NVIDIA · sidsingh-nvidia · Jun 23, 2026
@@ -533,6 +533,16 @@ def start(self):
                 if header == Headers.STOP:
                     self.state = self.CoordinatorState.RUNNING
 
+            elif header in (Headers.START_CUDA_PROFILER, Headers.STOP_CUDA_PROFILER):
+                # Profiler control: broadcast to every connected DP engine. Not a
+                # state transition, so no CoordinatorState checks — just forward.
+                if sender_identity not in known_clients:
+                    logging.warning("Coordinator: ignoring profiler signal from unknown client.")
+                    continue
+                broadcast_payload = msgpack.packb(deserialized_payload, use_bin_type=True)
+                for data_parallel_rank_id in list(self.identities_of_data_parallel_ranks):
+                    self._send_to_engine(data_parallel_rank_id, broadcast_payload)
+
             elif header == Headers.ENGINE_REPLY:
                 # This is the output of a single engine step on some data parallel rank.
                 assert sender_identity in self.identities_of_data_parallel_ranks

@@ -2349,6 +2349,12 @@ def schedule_requests(self) -> int:
                 nvtx_range_pop("add_request")
             elif header == Headers.SET_GENERATION_EPOCH:
                 new_generation_epoch = data[1]
+            elif header == Headers.START_CUDA_PROFILER:
+                # Side-effect, not a state transition: apply immediately on every
+                # rank so an outer nsys --capture-range=cudaProfilerApi starts here.
+                torch.cuda.cudart().cudaProfilerStart()
+            elif header == Headers.STOP_CUDA_PROFILER:
+                torch.cuda.cudart().cudaProfilerStop()
             else:
                 # Control signal: queue for second pass.
                 self._pending_signals.append(message)

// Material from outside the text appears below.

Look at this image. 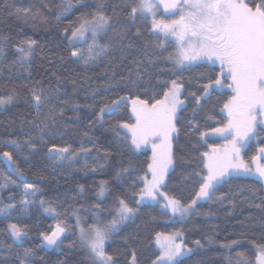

@@ -21,6 +21,8 @@ class Headers(Enum):
     DISCONNECT = auto()
     SHUTDOWN = auto()
     TP_BROADCAST = auto()
+    START_CUDA_PROFILER = auto()
+    STOP_CUDA_PROFILER = auto()
 
 
 class UnknownHeaderError(Exception):

@@ -201,6 +201,19 @@ def unpause_engines(self) -> None:
         """Sends UNPAUSE to all engines. No synchronization needed."""
         self._send_signal_to_engines(Headers.UNPAUSE)
 
+    def start_cuda_profiler(self) -> None:
+        """Sends START_CUDA_PROFILER to all engines via coordinator.
+
+        Each engine calls ``torch.cuda.profiler.start()`` (cudaProfilerStart) on
+        its next loop iteration, so an outer ``nsys profile --capture-range=
+        cudaProfilerApi`` begins recording. No synchronization needed.
+        """
+        self._send_signal_to_engines(Headers.START_CUDA_PROFILER)
+
+    def stop_cuda_profiler(self) -> None:
+        """Sends STOP_CUDA_PROFILER to all engines (cudaProfilerStop)."""
+        self._send_signal_to_engines(Headers.STOP_CUDA_PROFILER)
+
     def set_generation_epoch(self, generation_epoch: int):
         """Sends a signal to stamp all in-flight requests with the given generation epoch.
 

@@ -5,7 +5,8 @@
     from .chat_completions import bp as ChatCompletions
     from .completions import bp as Completions
     from .health import bp as Health
+    from .profile import bp as Profile
 
-    __all__ = [Completions, ChatCompletions, Health]
+    __all__ = [Completions, ChatCompletions, Health, Profile]
 except ImportError:
     __all__ = []
@@ -0,0 +1,41 @@
+# Copyright (c) 2025, NVIDIA CORPORATION. All rights reserved.
+
+"""CUDA profiler control endpoints.
+
+POST /start_profile and /stop_profile relay a control signal through the
+InferenceClient -> data-parallel coordinator -> every connected EP/DP engine,
+which calls cudaProfilerStart()/cudaProfilerStop(). Pair with an outer
+`nsys profile --capture-range=cudaProfilerApi` to bracket a capture window.
+"""
+
+import logging
+
+logger = logging.getLogger(__name__)
+
+try:
+    from quart import Blueprint, current_app, jsonify
+
+    bp = Blueprint('profile_api', __name__)
+
+    @bp.route('/start_profile', methods=['POST'])
+    @bp.route('/v1/start_profile', methods=['POST'])
+    async def start_profile():
+        """Broadcast cudaProfilerStart to all engines."""
+        client = current_app.config.get('client')
+        if client is None:
+            return jsonify({"status": "error", "details": "client not initialized"}), 503
+        client.start_cuda_profiler()
+        return jsonify({"status": "ok", "action": "start_profile"}), 200
+
+    @bp.route('/stop_profile', methods=['POST'])
+    @bp.route('/v1/stop_profile', methods=['POST'])
+    async def stop_profile():
+        """Broadcast cudaProfilerStop to all engines."""
+        client = current_app.config.get('client')
+        if client is None:
+            return jsonify({"status": "error", "details": "client not initialized"}), 503
+        client.stop_cuda_profiler()
+        return jsonify({"status": "ok", "action": "stop_profile"}), 200
+
+except ImportError as e:
+    logger.warning(f"Could not import quart: {e}")